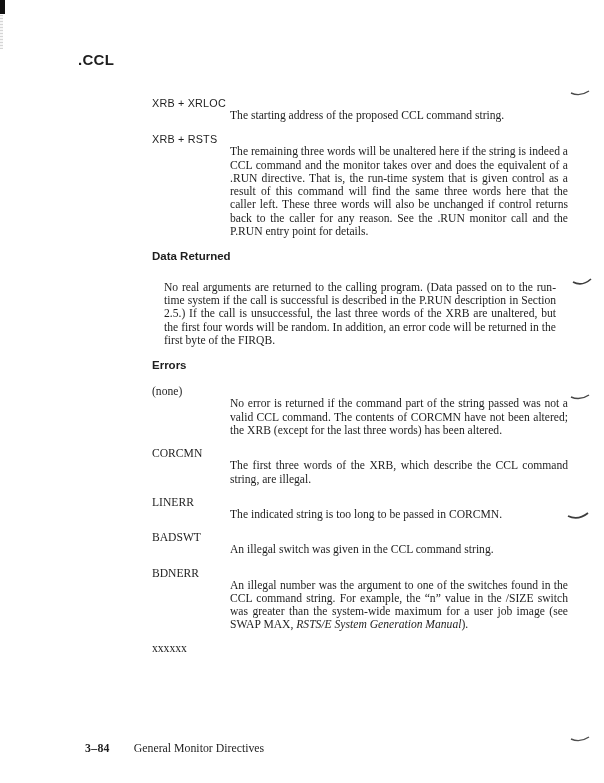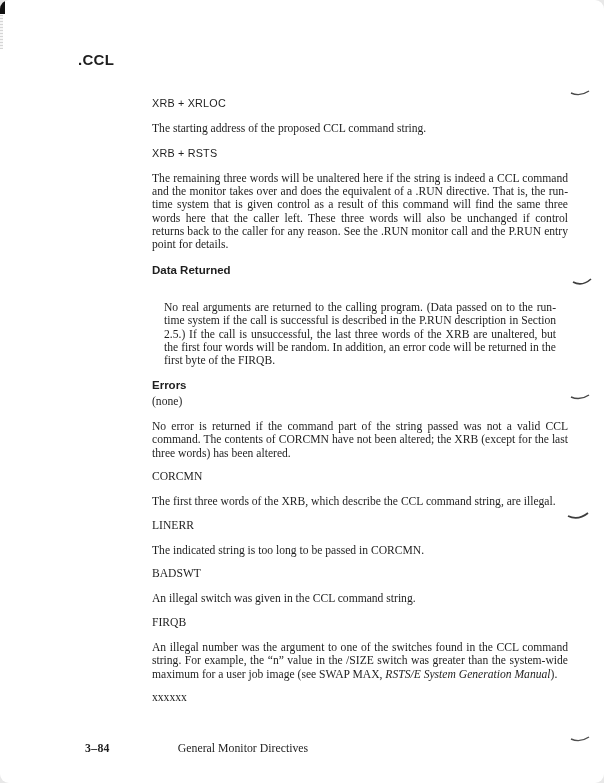--- a/index.html
+++ b/index.html
@@ -5,21 +5,20 @@
   html, body { margin: 0; padding: 0; background: #e8e8e8; }
   .page {
     position: relative;
     width: 604px;
     height: 783px;
     margin: 0 auto;
     background: #ffffff;
     font-family: "Liberation Serif", "DejaVu Serif", serif;
     color: #1e1e1e;
     overflow: hidden;
-    border-radius: 9px;
   }
   
   .scan-corner {
     position: absolute; left: 0; top: 0;
     width: 5px; height: 14px; background: #101010;
   }
   .scan-streak {
     position: absolute; left: 0; top: 15px;
     width: 3px; height: 34px;
     background: repeating-linear-gradient(to bottom, #c4c4c4 0 1px, #f3f3f3 1px 3px);
@@ -38,38 +37,38 @@
     font-family: "Liberation Sans", "DejaVu Sans", sans-serif;
     font-weight: bold; font-size: 11.5px;
     margin: 0;
   }
 
   
   .content {
     position: absolute; left: 152px; top: 97px; width: 416px;
     font-size: 11.6px; line-height: 13.3px;
   }
-  .def-row { display: flex; margin-bottom: 11px; flex-direction: column; }
+  .def-row { display: flex; margin-bottom: 11px; }
   .def-label { width: 78px; flex: none; font-family: Liberation Serif, serif; }
   .def-label.sans {
     font-family: "Liberation Sans", "DejaVu Sans", sans-serif;
     font-size: 10.8px; letter-spacing: .2px;
   }
   .def-desc { flex: 1; text-align: justify; margin-top: 12px; }
 
-  .section-heading-1 { margin-top: 12px; margin-bottom: 24px; }
-  .section-heading-2 { margin-top: 8px; margin-bottom: 2px; }
+  .section-heading-1 { margin-top: 12px; margin-bottom: 17px; }
+  .section-heading-2 { margin-top: 8px; margin-bottom: 13px; }
   .flow-para { margin: 12px; text-align: justify; }
   .err-row { margin-bottom: 10px; }
   .italic { font-style: italic; }
 
   
   .footer {
     position: absolute; left: 85px; top: 741px;
-    font-size: 11.8px; display: flex; align-items: baseline; gap: 44px;
+    font-size: 11.8px; display: flex; align-items: baseline;
   }
   .footer-num { font-weight: bold; letter-spacing: .3px; }
   .footer-title { margin-left: 24px; }
 </style>
 </head>
 <body>
 
 <div class="page">
 
   <div class="scan-corner"></div>
@@ -134,21 +133,21 @@
       <div class="def-label">LINERR</div>
       <div class="def-desc">The indicated string is too long to be passed in CORCMN.</div>
     </div>
 
     <div class="def-row err-row">
       <div class="def-label">BADSWT</div>
       <div class="def-desc">An illegal switch was given in the CCL command string.</div>
     </div>
 
     <div class="def-row err-row">
-      <div class="def-label">FIRQB</div>
+      <div class="def-label">BDNERR</div>
       <div class="def-desc"><span>An illegal number was the argument to one of the switches found in the CCL command string. For example, the “n” value in the /SIZE switch was greater than the system-wide maximum for a user job image (see SWAP MAX, </span><span class="italic">RSTS/E System Generation Manual</span><span>).</span></div>
     </div>
 
     <div class="def-row err-row">
       <div class="def-label">xxxxxx</div>
     </div>
 
   </div>
 
   <div class="footer">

──────────────────────────────

Note how many lines in the material hold the word "bottom", and give that number with nothing added.

8